▸ **WRITTEN REQUEST**: Rewrite the lines below as a numbered list, skipping any blank lines.

-- START RECORDS SUPPLIED --

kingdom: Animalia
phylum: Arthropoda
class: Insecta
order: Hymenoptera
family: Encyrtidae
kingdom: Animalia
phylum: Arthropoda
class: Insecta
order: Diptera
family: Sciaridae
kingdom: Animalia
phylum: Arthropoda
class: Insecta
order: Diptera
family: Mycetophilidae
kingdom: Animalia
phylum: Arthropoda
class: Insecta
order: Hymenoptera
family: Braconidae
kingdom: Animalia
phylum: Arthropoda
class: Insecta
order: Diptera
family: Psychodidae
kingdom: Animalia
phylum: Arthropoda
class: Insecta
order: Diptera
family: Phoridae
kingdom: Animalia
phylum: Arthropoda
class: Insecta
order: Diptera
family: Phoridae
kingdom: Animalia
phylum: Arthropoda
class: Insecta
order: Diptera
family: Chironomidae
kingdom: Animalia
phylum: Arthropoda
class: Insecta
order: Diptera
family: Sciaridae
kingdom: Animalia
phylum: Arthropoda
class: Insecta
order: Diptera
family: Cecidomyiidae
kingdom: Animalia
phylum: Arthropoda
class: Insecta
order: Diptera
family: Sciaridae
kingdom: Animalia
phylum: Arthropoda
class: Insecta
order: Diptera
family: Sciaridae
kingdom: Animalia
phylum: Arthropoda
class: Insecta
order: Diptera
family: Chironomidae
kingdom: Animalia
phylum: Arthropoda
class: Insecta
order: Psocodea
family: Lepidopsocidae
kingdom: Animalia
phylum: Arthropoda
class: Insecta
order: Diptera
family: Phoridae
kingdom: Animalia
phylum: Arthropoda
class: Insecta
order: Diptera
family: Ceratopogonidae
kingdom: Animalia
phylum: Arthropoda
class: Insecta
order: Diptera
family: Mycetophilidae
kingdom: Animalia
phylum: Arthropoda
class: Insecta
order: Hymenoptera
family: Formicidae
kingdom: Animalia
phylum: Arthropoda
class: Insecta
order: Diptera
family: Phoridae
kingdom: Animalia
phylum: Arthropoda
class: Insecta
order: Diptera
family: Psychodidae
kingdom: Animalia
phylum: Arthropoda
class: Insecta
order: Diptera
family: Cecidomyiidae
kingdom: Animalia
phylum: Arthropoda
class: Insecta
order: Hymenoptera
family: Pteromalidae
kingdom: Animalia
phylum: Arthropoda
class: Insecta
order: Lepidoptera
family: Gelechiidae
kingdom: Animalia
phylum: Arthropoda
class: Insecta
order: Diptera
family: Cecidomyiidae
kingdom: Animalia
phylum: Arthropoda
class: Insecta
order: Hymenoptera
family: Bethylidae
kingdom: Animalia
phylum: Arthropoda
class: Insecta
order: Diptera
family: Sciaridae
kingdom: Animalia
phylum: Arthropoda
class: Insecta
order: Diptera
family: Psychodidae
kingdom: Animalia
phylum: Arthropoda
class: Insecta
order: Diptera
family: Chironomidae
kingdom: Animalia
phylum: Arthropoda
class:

-- END RECORDS SUPPLIED --

▸ **RESPONSE**:
1. kingdom: Animalia
2. phylum: Arthropoda
3. class: Insecta
4. order: Hymenoptera
5. family: Encyrtidae
6. kingdom: Animalia
7. phylum: Arthropoda
8. class: Insecta
9. order: Diptera
10. family: Sciaridae
11. kingdom: Animalia
12. phylum: Arthropoda
13. class: Insecta
14. order: Diptera
15. family: Mycetophilidae
16. kingdom: Animalia
17. phylum: Arthropoda
18. class: Insecta
19. order: Hymenoptera
20. family: Braconidae
21. kingdom: Animalia
22. phylum: Arthropoda
23. class: Insecta
24. order: Diptera
25. family: Psychodidae
26. kingdom: Animalia
27. phylum: Arthropoda
28. class: Insecta
29. order: Diptera
30. family: Phoridae
31. kingdom: Animalia
32. phylum: Arthropoda
33. class: Insecta
34. order: Diptera
35. family: Phoridae
36. kingdom: Animalia
37. phylum: Arthropoda
38. class: Insecta
39. order: Diptera
40. family: Chironomidae
41. kingdom: Animalia
42. phylum: Arthropoda
43. class: Insecta
44. order: Diptera
45. family: Sciaridae
46. kingdom: Animalia
47. phylum: Arthropoda
48. class: Insecta
49. order: Diptera
50. family: Cecidomyiidae
51. kingdom: Animalia
52. phylum: Arthropoda
53. class: Insecta
54. order: Diptera
55. family: Sciaridae
56. kingdom: Animalia
57. phylum: Arthropoda
58. class: Insecta
59. order: Diptera
60. family: Sciaridae
61. kingdom: Animalia
62. phylum: Arthropoda
63. class: Insecta
64. order: Diptera
65. family: Chironomidae
66. kingdom: Animalia
67. phylum: Arthropoda
68. class: Insecta
69. order: Psocodea
70. family: Lepidopsocidae
71. kingdom: Animalia
72. phylum: Arthropoda
73. class: Insecta
74. order: Diptera
75. family: Phoridae
76. kingdom: Animalia
77. phylum: Arthropoda
78. class: Insecta
79. order: Diptera
80. family: Ceratopogonidae
81. kingdom: Animalia
82. phylum: Arthropoda
83. class: Insecta
84. order: Diptera
85. family: Mycetophilidae
86. kingdom: Animalia
87. phylum: Arthropoda
88. class: Insecta
89. order: Hymenoptera
90. family: Formicidae
91. kingdom: Animalia
92. phylum: Arthropoda
93. class: Insecta
94. order: Diptera
95. family: Phoridae
96. kingdom: Animalia
97. phylum: Arthropoda
98. class: Insecta
99. order: Diptera
100. family: Psychodidae
101. kingdom: Animalia
102. phylum: Arthropoda
103. class: Insecta
104. order: Diptera
105. family: Cecidomyiidae
106. kingdom: Animalia
107. phylum: Arthropoda
108. class: Insecta
109. order: Hymenoptera
110. family: Pteromalidae
111. kingdom: Animalia
112. phylum: Arthropoda
113. class: Insecta
114. order: Lepidoptera
115. family: Gelechiidae
116. kingdom: Animalia
117. phylum: Arthropoda
118. class: Insecta
119. order: Diptera
120. family: Cecidomyiidae
121. kingdom: Animalia
122. phylum: Arthropoda
123. class: Insecta
124. order: Hymenoptera
125. family: Bethylidae
126. kingdom: Animalia
127. phylum: Arthropoda
128. class: Insecta
129. order: Diptera
130. family: Sciaridae
131. kingdom: Animalia
132. phylum: Arthropoda
133. class: Insecta
134. order: Diptera
135. family: Psychodidae
136. kingdom: Animalia
137. phylum: Arthropoda
138. class: Insecta
139. order: Diptera
140. family: Chironomidae
141. kingdom: Animalia
142. phylum: Arthropoda
143. class:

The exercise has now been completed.